Your task: Print all the records below exactly as they stand, but leave out the pictures.

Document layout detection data
┄┄┄┄┄┄┄┄┄┄
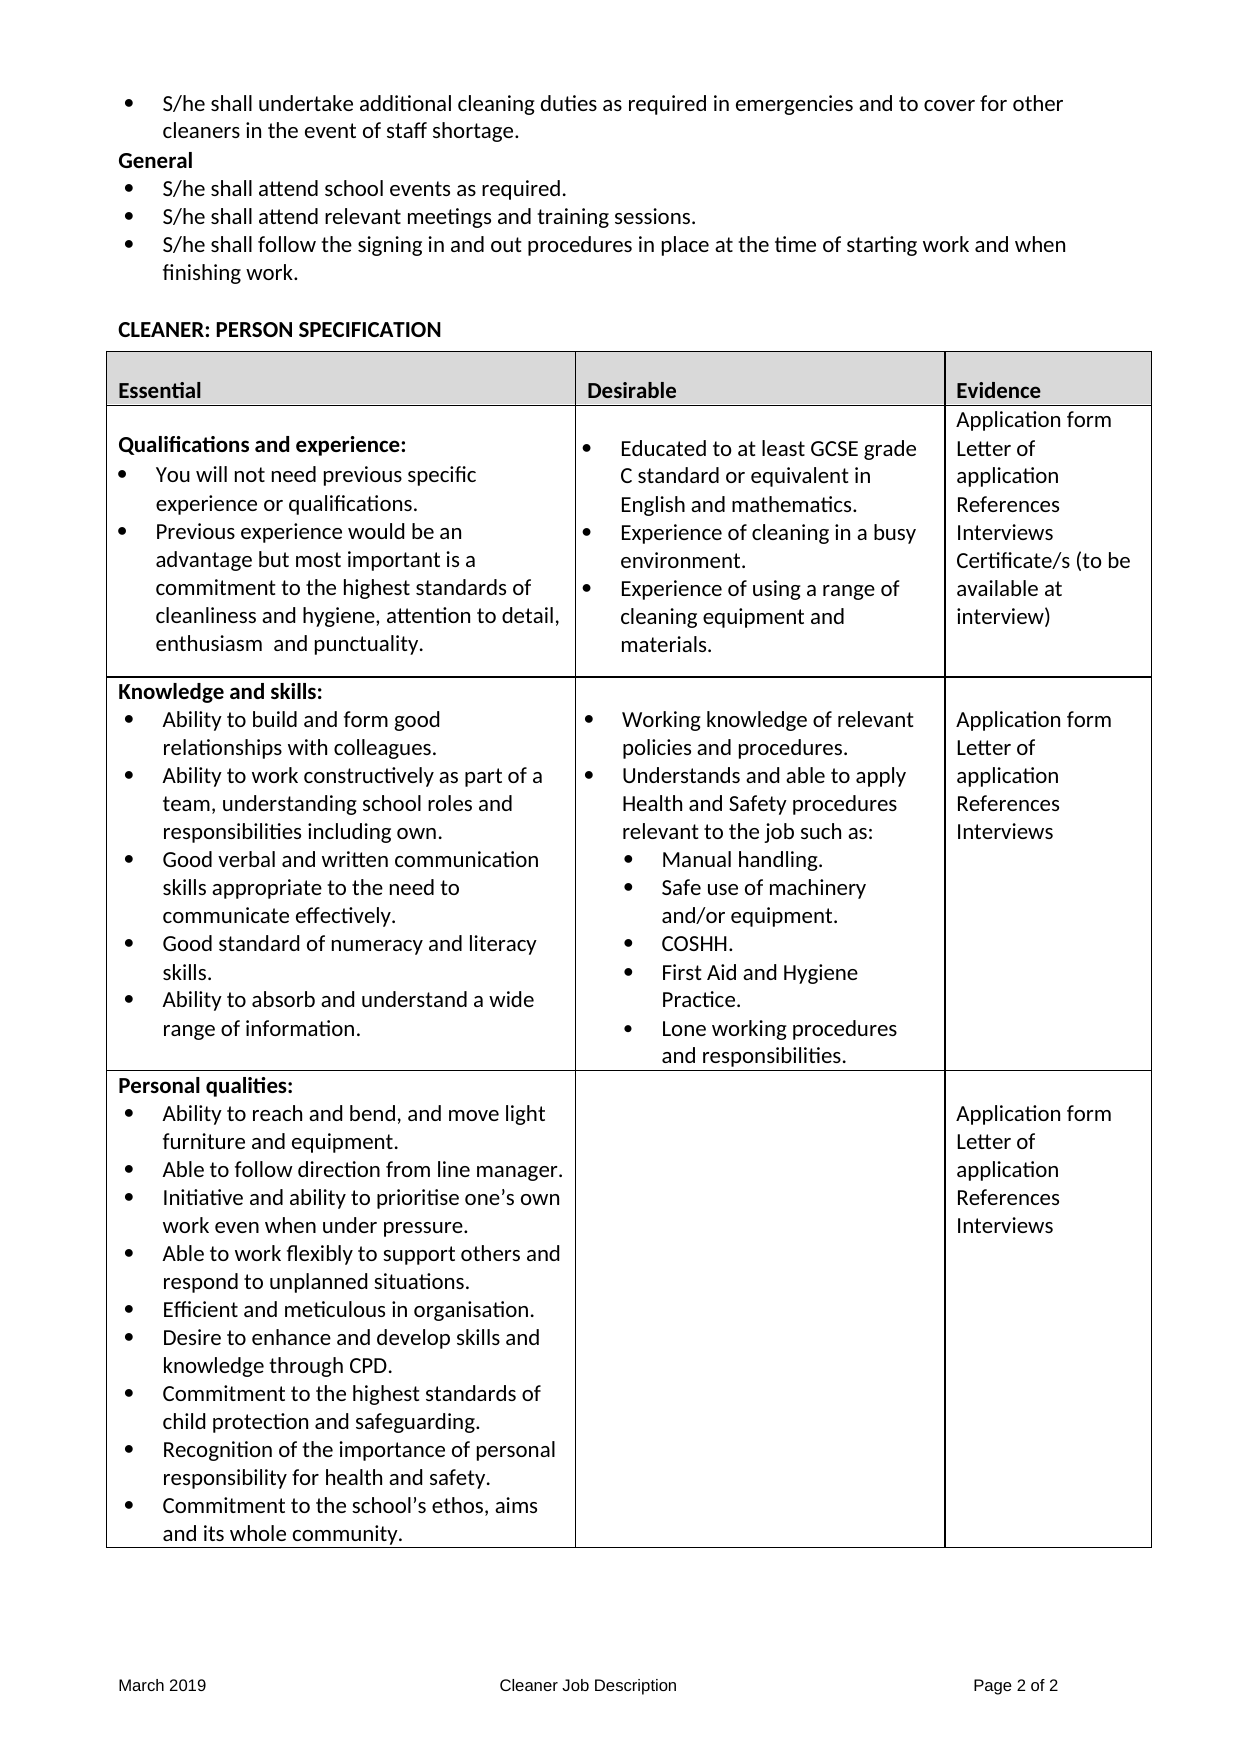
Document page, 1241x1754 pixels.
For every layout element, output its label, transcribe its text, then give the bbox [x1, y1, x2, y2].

table_cell Application form Letter of application References Interviews Certificate/s (to be available at interview) [946, 406, 1151, 676]
table_cell Educated to at least GCSE grade C standard or equivalent in English and mathematics. Experience of cleaning in a busy environment. Experience of using a range of cleaning equipment and materials. [576, 406, 944, 676]
table_header Desirable [576, 352, 944, 404]
text S/he shall follow the signing in and out procedures in place at the time of starting work and when finishing work. [125, 230, 1122, 286]
table_cell Working knowledge of relevant policies and procedures. Understands and able to apply Health and Safety procedures relevant to the job such as: Manual handling. Safe use of machinery and/or equipment. COSHH. First Aid and Hygiene Practice. Lone working procedures and responsibilities. [576, 678, 944, 1070]
table_cell [576, 1071, 944, 1547]
table_cell Application form Letter of application References Interviews [946, 678, 1151, 1070]
table_cell Application form Letter of application References Interviews [946, 1071, 1151, 1547]
subtitle CLEANER: PERSON SPECIFICATION [118, 311, 1122, 344]
table_header Evidence [946, 352, 1151, 404]
text S/he shall attend school events as required. [125, 174, 1122, 202]
table_cell Personal qualities: Ability to reach and bend, and move light furniture and equipment. Able to follow direction from line manager. Initiative and ability to prioritise one’s own work even when under pressure. Able to work flexibly to support others and respond to unplanned situations. Efficient and meticulous in organisation. Desire to enhance and develop skills and knowledge through CPD. Commitment to the highest standards of child protection and safeguarding. Recognition of the importance of personal responsibility for health and safety. Commitment to the school’s ethos, aims and its whole community. [107, 1071, 575, 1547]
table_cell Knowledge and skills: Ability to build and form good relationships with colleagues. Ability to work constructively as part of a team, understanding school roles and responsibilities including own. Good verbal and written communication skills appropriate to the need to communicate effectively. Good standard of numeracy and literacy skills. Ability to absorb and understand a wide range of information. [107, 678, 575, 1070]
table_cell Qualifications and experience: You will not need previous specific experience or qualifications. Previous experience would be an advantage but most important is a commitment to the highest standards of cleanliness and hygiene, attention to detail, enthusiasm and punctuality. [107, 406, 575, 676]
table_header Essential [107, 352, 575, 404]
text S/he shall attend relevant meetings and training sessions. [125, 202, 1122, 230]
text S/he shall undertake additional cleaning duties as required in emergencies and to cover for other cleaners in the event of staff shortage. [125, 89, 1122, 145]
subtitle General [118, 145, 1122, 174]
┄┄┄┄┄┄┄┄┄┄
Reply to the task:
Document page, 1241x1754 pixels.
For every layout element, output its label, transcribe its text, then give the bbox [x1, y1, x2, y2].

table_cell Application form Letter of application References Interviews Certificate/s (to be available at interview) [946, 406, 1151, 676]
table_cell Educated to at least GCSE grade C standard or equivalent in English and mathematics. Experience of cleaning in a busy environment. Experience of using a range of cleaning equipment and materials. [576, 406, 944, 676]
table_header Desirable [576, 352, 944, 404]
text S/he shall follow the signing in and out procedures in place at the time of starting work and when finishing work. [125, 230, 1122, 286]
table_cell Working knowledge of relevant policies and procedures. Understands and able to apply Health and Safety procedures relevant to the job such as: Manual handling. Safe use of machinery and/or equipment. COSHH. First Aid and Hygiene Practice. Lone working procedures and responsibilities. [576, 678, 944, 1070]
table_cell [576, 1071, 944, 1547]
table_cell Application form Letter of application References Interviews [946, 678, 1151, 1070]
table_cell Application form Letter of application References Interviews [946, 1071, 1151, 1547]
subtitle CLEANER: PERSON SPECIFICATION [118, 311, 1122, 344]
table_header Evidence [946, 352, 1151, 404]
text S/he shall attend school events as required. [125, 174, 1122, 202]
table_cell Personal qualities: Ability to reach and bend, and move light furniture and equipment. Able to follow direction from line manager. Initiative and ability to prioritise one’s own work even when under pressure. Able to work flexibly to support others and respond to unplanned situations. Efficient and meticulous in organisation. Desire to enhance and develop skills and knowledge through CPD. Commitment to the highest standards of child protection and safeguarding. Recognition of the importance of personal responsibility for health and safety. Commitment to the school’s ethos, aims and its whole community. [107, 1071, 575, 1547]
table_cell Knowledge and skills: Ability to build and form good relationships with colleagues. Ability to work constructively as part of a team, understanding school roles and responsibilities including own. Good verbal and written communication skills appropriate to the need to communicate effectively. Good standard of numeracy and literacy skills. Ability to absorb and understand a wide range of information. [107, 678, 575, 1070]
table_cell Qualifications and experience: You will not need previous specific experience or qualifications. Previous experience would be an advantage but most important is a commitment to the highest standards of cleanliness and hygiene, attention to detail, enthusiasm and punctuality. [107, 406, 575, 676]
table_header Essential [107, 352, 575, 404]
text S/he shall attend relevant meetings and training sessions. [125, 202, 1122, 230]
text S/he shall undertake additional cleaning duties as required in emergencies and to cover for other cleaners in the event of staff shortage. [125, 89, 1122, 145]
subtitle General [118, 145, 1122, 174]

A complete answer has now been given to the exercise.